1. 19 12月, 2007 9 次提交
    • I
      x86: fix "Kernel panic - not syncing: IO-APIC + timer doesn't work!" · 4aae0702
      Ingo Molnar 提交于
      this is the tale of a full day spent debugging an ancient but elusive bug.
      
      after booting up thousands of random .config kernels, i finally happened
      to generate a .config that produced the following rare bootup failure
      on 32-bit x86:
      
      | ..TIMER: vector=0x31 apic1=0 pin1=2 apic2=-1 pin2=-1
      | ..MP-BIOS bug: 8254 timer not connected to IO-APIC
      | ...trying to set up timer (IRQ0) through the 8259A ...  failed.
      | ...trying to set up timer as Virtual Wire IRQ... failed.
      | ...trying to set up timer as ExtINT IRQ... failed :(.
      | Kernel panic - not syncing: IO-APIC + timer doesn't work!  Boot with apic=debug
      | and send a report.  Then try booting with the 'noapic' option
      
      this bug has been reported many times during the years, but it was never
      reproduced nor fixed.
      
      the bug that i hit was extremely sensitive to .config details.
      
      First i did a .config-bisection - suspecting some .config detail.
      That led to CONFIG_X86_MCE: enabling X86_MCE magically made the bug disappear
      and the system would boot up just fine.
      
      Debugging my way through the MCE code ended up identifying two unlikely
      candidates: the thing that made a real difference to the hang was that
      X86_MCE did two printks:
      
       Intel machine check architecture supported.

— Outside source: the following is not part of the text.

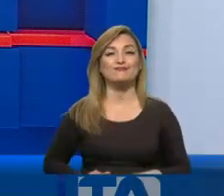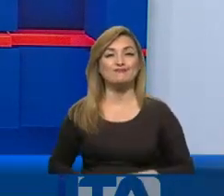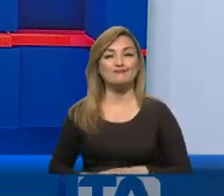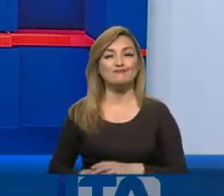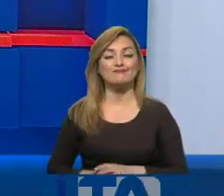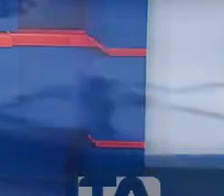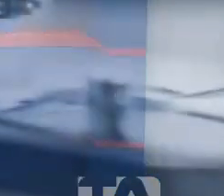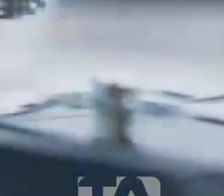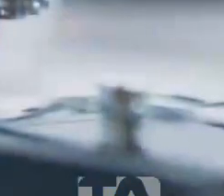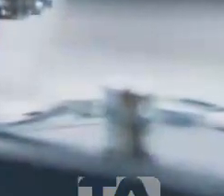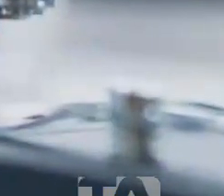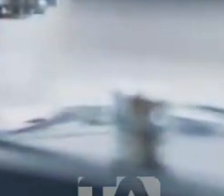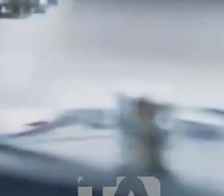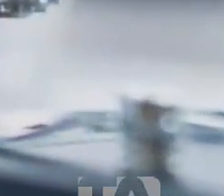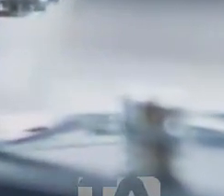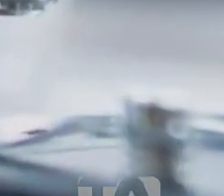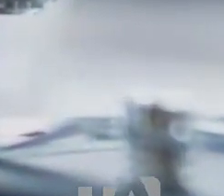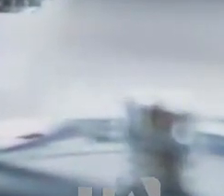de Por Tu Salud.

       Intel machine check reporting enabled on CPU#1.
      
      Adding the same printks to a !CONFIG_X86_MCE kernel made the bug go away!
      
      this left timing as the main suspect: i experimented with adding various
      udelay()s to the arch/x86/kernel/io_apic_32.c:check_timer() function, and
      the race window turned out to be narrower than 30 microseconds (!).
      
      That made debugging especially funny, debugging without having printk
      ability before the bug hits is ... interesting ;-)
      
      eventually i started suspecting IRQ activities - those are pretty much the
      only thing that happen this early during bootup and have the timescale of
      a few dozen microseconds. Also, check_timer() changes the IRQ hardware
      in various creative ways, so the main candidate became IRQ0 interaction.
      
      i've added a counter to track timer irqs (on which core they arrived, at
      what exact time, etc.) and found that no timer IRQ would arrive after the
      bug condition hits - even if we re-enable IRQ0 and re-initialize the i8259A,
      but that we'd get a small number of timer irqs right around the time when we
      call the check_timer() function.
      
      Eventually i got the following backtrace triggered from debug code in the
      timer interrupt:
      
      ...trying to set up timer as Virtual Wire IRQ... failed.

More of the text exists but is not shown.